Monday, September 22, 2014

THE BLASPHEMER, WWI meets plane crash meets philosophical atheism...only fun!


THE BLASPHEMER
NIGEL FARNDALE

Random House
$6.99 ebook editions, available now

Rating: 3.5* of five

The Publisher Says: On its way to the Galapagos Islands, a light aircraft ditches into the sea. As the water floods through the cabin, zoologist Daniel Kennedy faces an impossible choice - should he save himself, or Nancy, the woman he loves?

In a parallel narrative, it is 1917 and Daniel's great grandfather Andrew is preparing to go over the top at Passchendaele. He, too, will have his courage tested, and must live with the moral consequences of his actions.

Back in London, the atheistic Daniel is wrestling with something his 'cold philosophy' cannot explain - something unearthly he thought he saw while swimming for help in the Pacific. But before he can make sense of it, the past must collapse into the present, and both he and Andrew must prove themselves capable of altruism, and deserving of forgiveness.
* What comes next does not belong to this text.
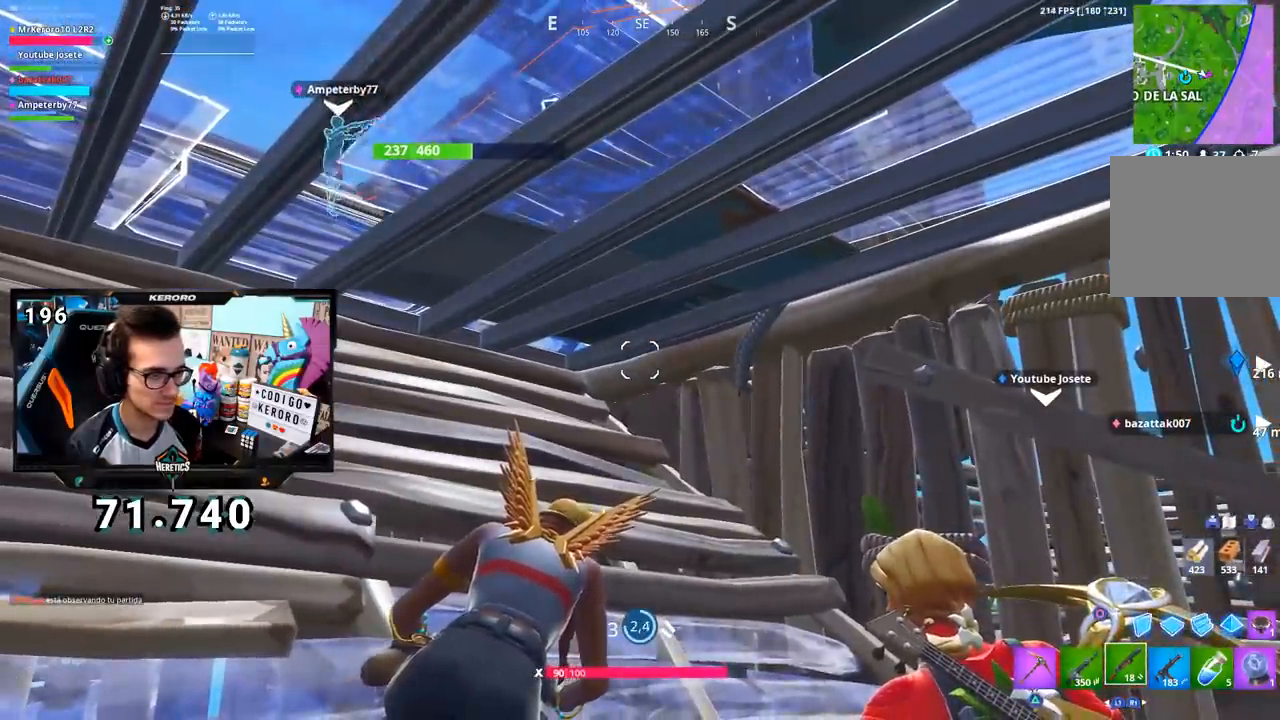
{"buttons": [], "left_stick": "center", "right_stick": "center", "events": []}
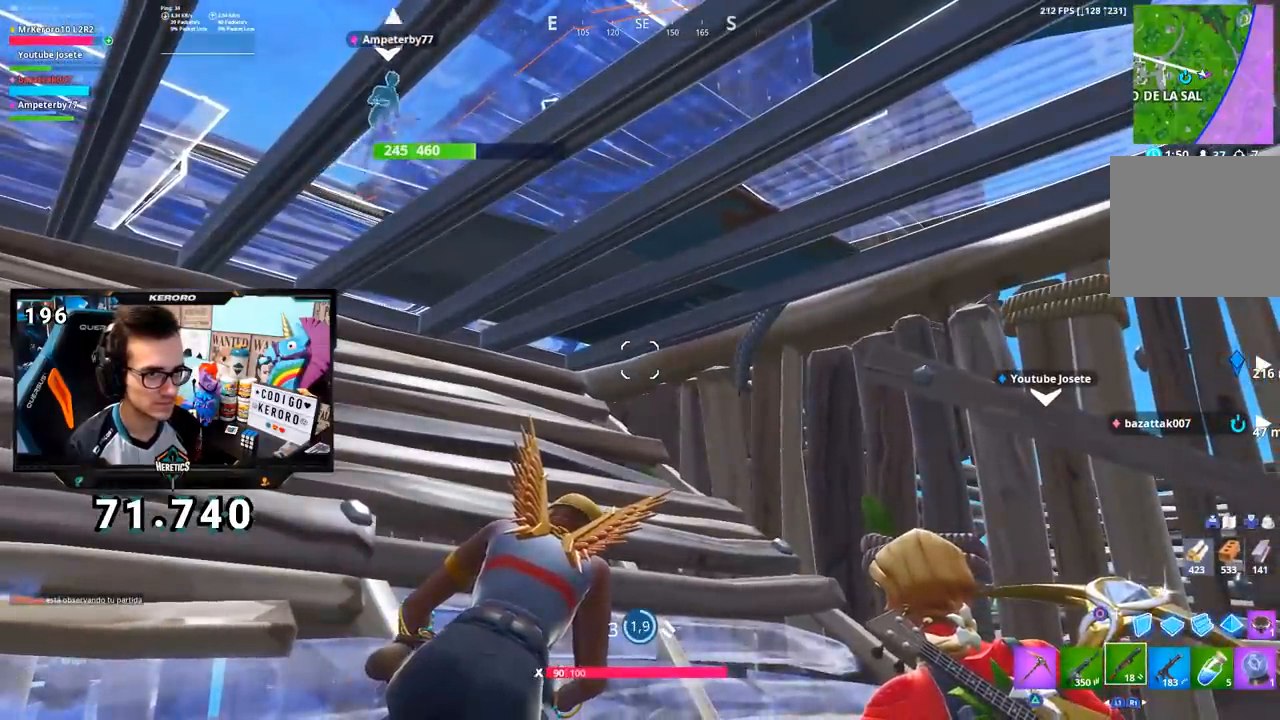
{"buttons": [], "left_stick": "center", "right_stick": "center", "events": []}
The Blasphemer is a story about conditional love, cowardice and the possibility of redemption - and what happens to a man of science when forced to question his certainties. It is a novel of rare depth, empathy and ambition that sweeps from the trenches of the First World War to the terrorist-besieged streets of London today: a novel that will speak to the head as well as the heart of any reader.

My Review: Of the three books in here, I like the First World War narrative the best, followed by the London story of academic backbiting and relationship angst, and least of the three the underdeveloped metaphysical events connecting those two. One character says in the course of stitching the stories together that Darwin described angels as creations of Man, which "...have been described as the most beautiful conceit in mortal wit, and I would go along with that."
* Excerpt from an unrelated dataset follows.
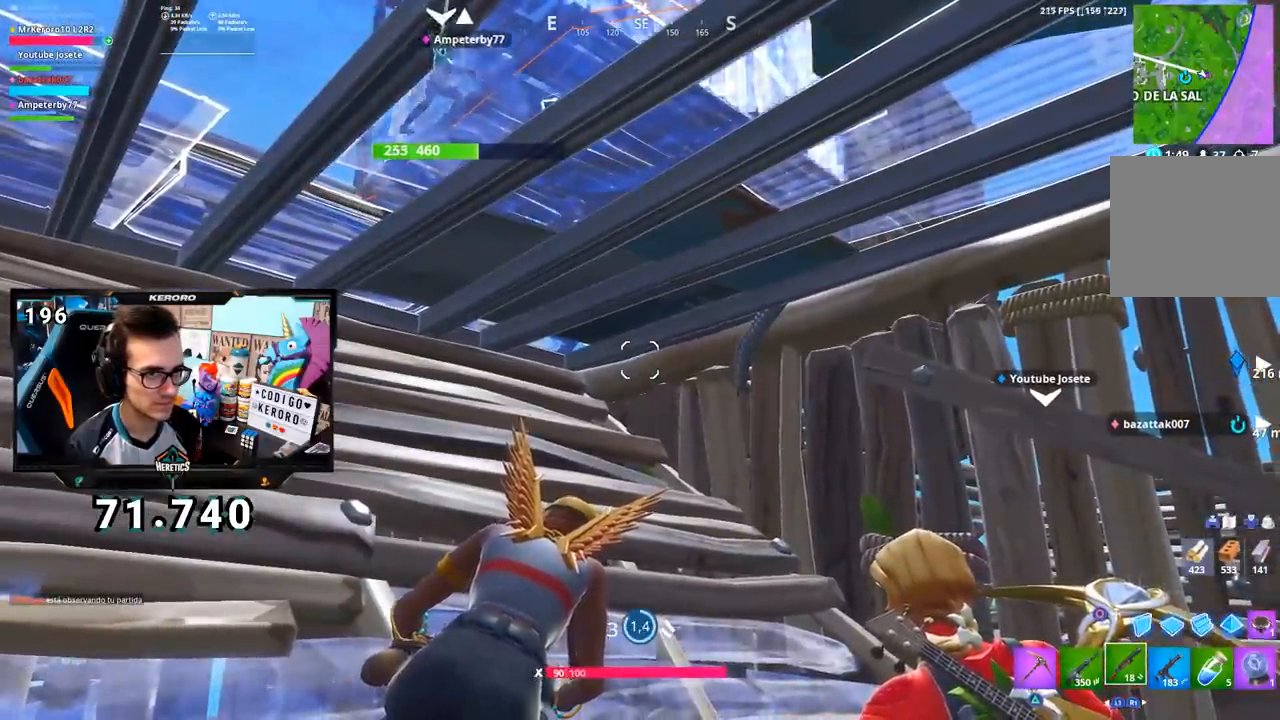
{"buttons": [], "left_stick": "center", "right_stick": "down-right", "events": [[17, "right_stick", "down-right"]]}
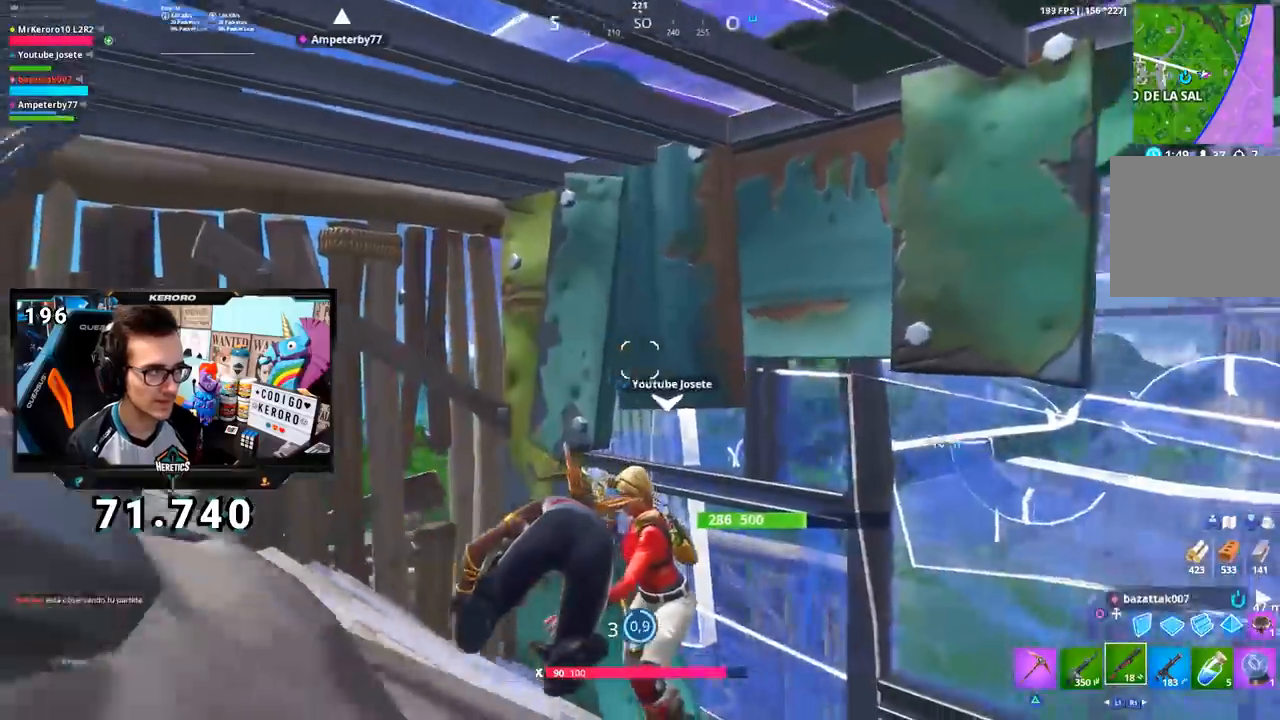
{"buttons": [], "left_stick": "center", "right_stick": "center", "events": [[266, "right_stick", "center"]]}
And that, me hearties, is that.

Daniel, our modern main character, sees his great-grandfather Andrew as he swims to safety. The World War One soldier was a deserter, which is a deeply shocking and shaming thing in the context of the day. Daniel's decision to save himself and not his pill of a baby-mama struck me as most tolerant of him, since I'd've taken the chance to shove her deep into the wreckage so as to be shut of the nightmare carping whinging misery-guts once and for all.

What unites these men across the generations is their cowardly self-preservation, a trait that ultimately lets each create a future for himself and for unknown descendants. It's hard to fault the men. It's hard for them to forgive themselves. It's an interesting counterpoint that Farnsdale sets up: Andrew saves himself from mass insanity and all-but-inevitable senseless death, and Daniel saves his own hide from an accident that will imperil few. Are either of the men "correct" or "justified" in their actions/inactions?

I'm still thinking about them a year after reading the book for the second time. That's a damn good sign.

But I can't go over 3.5 stars of five. The messiness of the story lines is just too egregious for me to go up, and the inventiveness and intriguing premise are too involving for me to go down. It felt to me like the subplot of Daniel's dying father needed to be pruned out, and the characters of Hamsi the teacher and the twirling-mustachioed villain Wetherby were so broadly drawn as to be uninteresting. So while not unflawed, the book was a good, solid read with interesting philosophical points jabbing the soft, lazy parts of one's novel-reading brain.